Лицо капитана потемнело.

— Уж не хочешь ли ты сказать, киммериец, что ее плохо охраняют?! — несколько посетителей таверны с любопытством оглянулись, ожидая ссоры двух воинов, один из которых, похоже, оскорбил другого.

— Да нет, нет… Охрана, конечно, надежная… Но ты же не будешь возражать против моей помощи?

Бруккис допил вино и, успокоившись, буркнул:

— Возражать не буду. Только не слишком попадайся ей на глаза. Я вообще-то не имею права брать людей со стороны…

— Я буду невидим, — кивнул Конан.

Капитан расхохотался, представив киммерийца, пытающегося затеряться среди охранников.

— Она заметит сразу же! — он вновь поскреб толстенными пальцами тяжелый подбородок. — Нет, придется тебе, как положено, подать прошение. Поступить на службу в отряд охраны. А я за тебя поручусь. Кстати, и жалование неплохое, и еда хорошая! По праздникам — бесплатная выпивка! А некоторые молоденькие служанки не прочь поразвлечься!

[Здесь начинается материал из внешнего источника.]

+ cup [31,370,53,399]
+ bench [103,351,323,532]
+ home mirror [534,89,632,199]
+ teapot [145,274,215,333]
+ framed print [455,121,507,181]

И Бруккис захохотал так, что даже привычные к шуму и смеху посетители таверны воззрились на него с почтительным удивлением.

* * *

Княжна Ониксия была молода, прекрасна и по-детски наивна. Ее огромные серые глаза смотрели на мир восторженно и ласково. Ее прелестный носик знал только запахи роз и цветущих деревьев в отцовском саду. Ее нежные руки никогда не ведали тяжелой работы, от которой у женщин появляются мозоли и вздуваются вены.

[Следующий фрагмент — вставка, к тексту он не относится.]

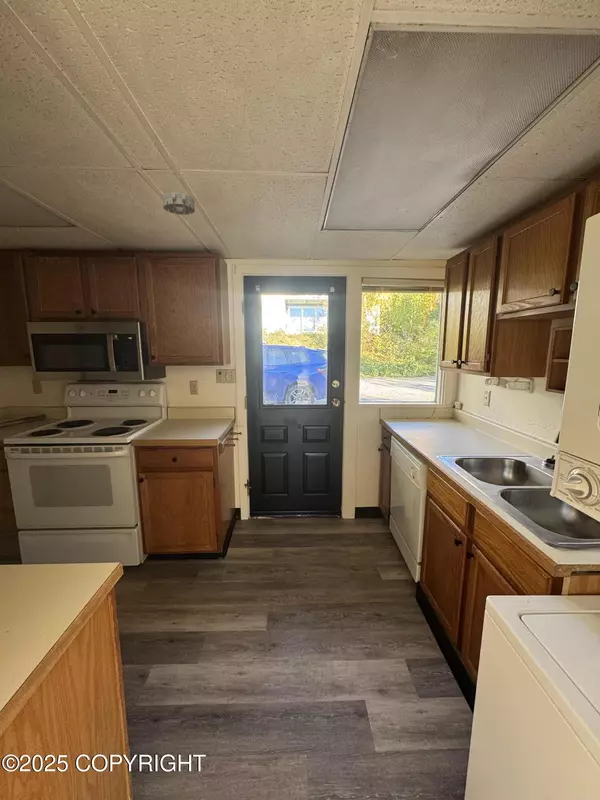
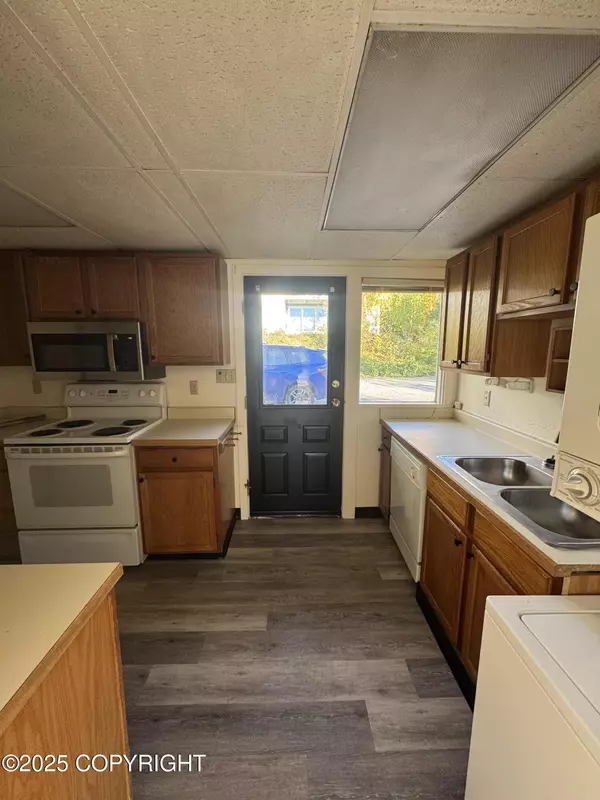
- smoke detector [162,191,196,216]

Она не представляла, какие страдания приносит людям ее отец — крупнейший в Заморе работорговец. На рабов она смотрела, как на милых домашних животных и считала, что другие смотрят так же. Она знала, что провинившихся рабов иногда наказывают, но не задумывалась о жестокости и бесчеловечности этого наказания. Всего лишь небольшая порка!..

— … И этот ничтожный раб не оценил оказанного ему великодушным хозяином доверия, в третий раз попытался бежать… — монотонно читал помощник судьи.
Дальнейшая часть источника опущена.